Pensé con cuidado mis palabras.
—Querida Luna, no. Discúlpame, por
favor. Hablaba de la belleza de alguien, es cierto, pero…
—Pero no de la mía —interrumpió la
Luna.
La verdad era que había olvidado
por completo su existencia omnipresente esa noche; yo le había dicho esas cosas
al viento que soplaba fuerte contra mi cara:
“Sé amable conmigo, andante soplido nocturno.
Hazme este favor que te pido, ya que tu camino va hacia donde yo ya he pasado,
y hacia allá es adonde quisiera volver para verla de nuevo. Llévale, por favor,
estas palabras que digo. Dile que su caliente mirada de café con miel me ha
encandilado, que me ha provocado una fiebre tremenda que sólo quiere otro
abrazo. Dile que me ha invadido una locura mortal por quererla, dile que su
hermosísimo rostro de brillo inalcanzable y su bellísima voz han invadido mi
cuerpo y, aun así, desfallezco con cada paso que doy hacia casa. Ve, fiel
suspiro de la noche, y dale, de mi parte, una cálida caricia que imite este
fuego de amor que me quema, que trata de asemejarse a la bella y ferviente luz
que ella irradia por sí sola”.
El viento jamás entregó nada de lo
que le dije; es un ser completamente olvidadizo que siempre va a prisa. Pero quizá
la Luna sí escuchó todo con detalle y sólo quiso encararme, o sólo habría
escuchado la última parte. Cuando volvió a dirigirse a mí, su brilló enrojeció
por completo, como si se hubiera inundado de celos.

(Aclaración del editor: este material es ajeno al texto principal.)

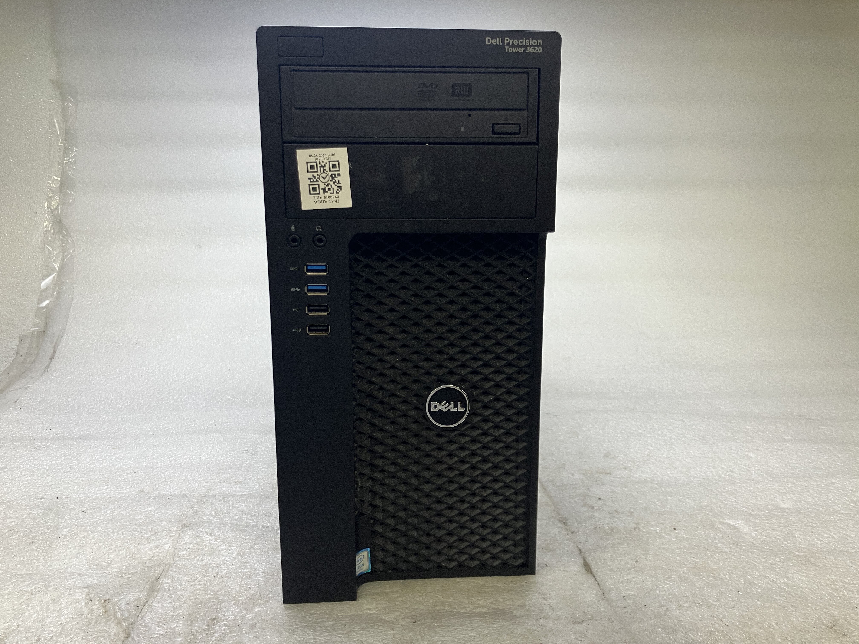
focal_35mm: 28
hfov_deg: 63.4
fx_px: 695
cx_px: 430
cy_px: 322
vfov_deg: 49.7
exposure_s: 1/60
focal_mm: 3.99
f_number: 1.8
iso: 50
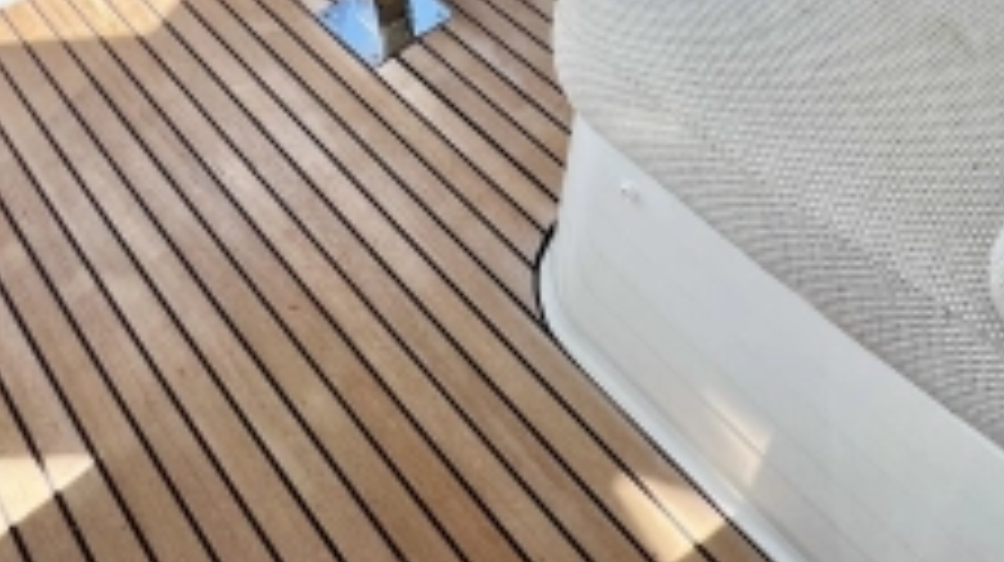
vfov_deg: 27.4
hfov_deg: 56.4
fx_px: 931
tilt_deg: -35.9
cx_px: 581
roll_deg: -2.0
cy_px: -191
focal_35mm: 35
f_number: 1.8
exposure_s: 1/234
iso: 32
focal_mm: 1.57
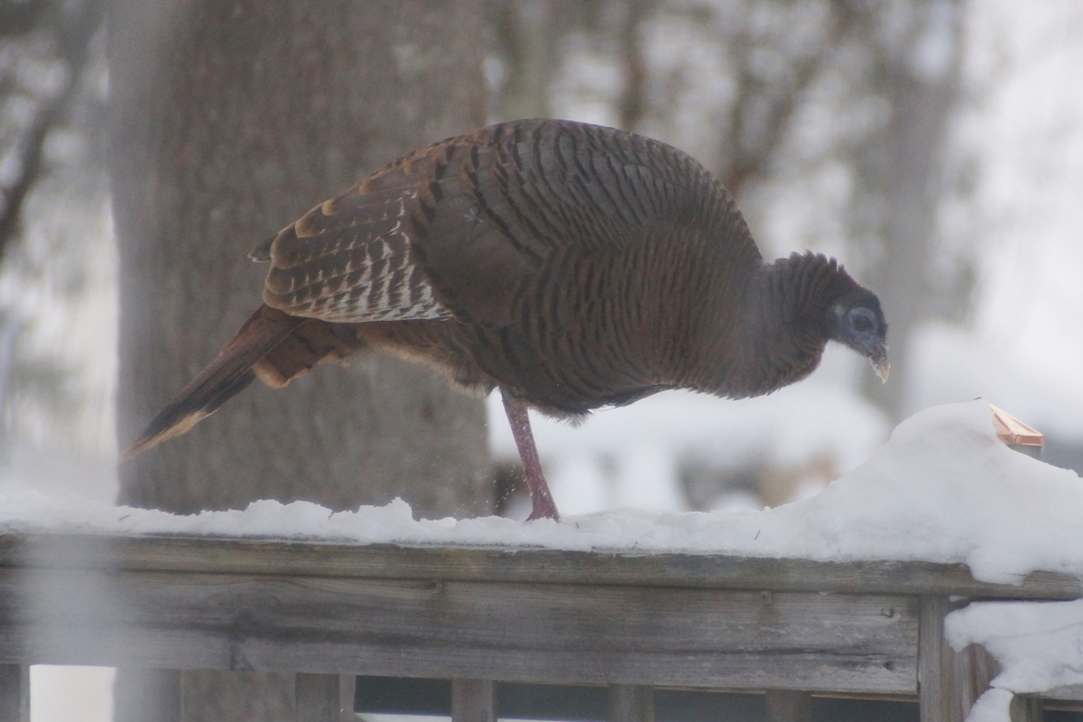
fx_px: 11280
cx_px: 542
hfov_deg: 5.5
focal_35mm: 375
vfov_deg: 3.7
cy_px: 361
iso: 1000
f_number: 6.3
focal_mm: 250
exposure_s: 1/400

—Escucha… —le dije para aclararle
las cosas, pero ella se negó a atenderme:
—No me digas más. Entiendo que no
puedo llevarme todos los elogios todas las noches. Pero quisiera verla yo misma
—dijo de pronto—. Siento una gran curiosidad por saber quién es la persona que
describiste de esa manera.
—¿Estás segura? ¿Quieres verla? —pregunté
temiendo un mal desenlace, pues la Luna siempre ha sido alguien muy resentida.
—Completamente —dijo ella sin
imaginar la posible impresión que le provocaría ver a mi querida Stephanie.
Antes de entrar a casa, le dije a
la Luna que dirigiera su atención hacia el sur de la ciudad, en donde me había
encontrado hace unos días caminando.
—Verás a la persona que quieres
conocer. Le diré que se asome a verte en media hora.
—Muy bien, la esperaré entonces. —Y
se despidió de mí.
Como dudando se su inmensa y magna
presencia, noté que, conforme iba acomodándose en el cielo, iba inflándose más,
tragando grandes bocanadas de aire para lucir aún más redonda y más grande,
como si ingiriera grandes porciones de soberbia.
No le advertí cómo sería la persona
que debería buscar; aunque ella misma lo adivinaría al instante, cuando notara
el apacible y radiante brillo que una sola persona estuviera emanando desde
alguna ventana, o desde algún lugar en la tierra. Seguramente, no podría
resistirse, al igual que yo, a aquella mirada que arrebata la atención y hace
que los párpados olviden bajar.
¿Qué habrá sentido la Luna al
descubrir que otra persona podía brillar mucho más que ella? ¿Habrá dejado de sentirse tan hermosa?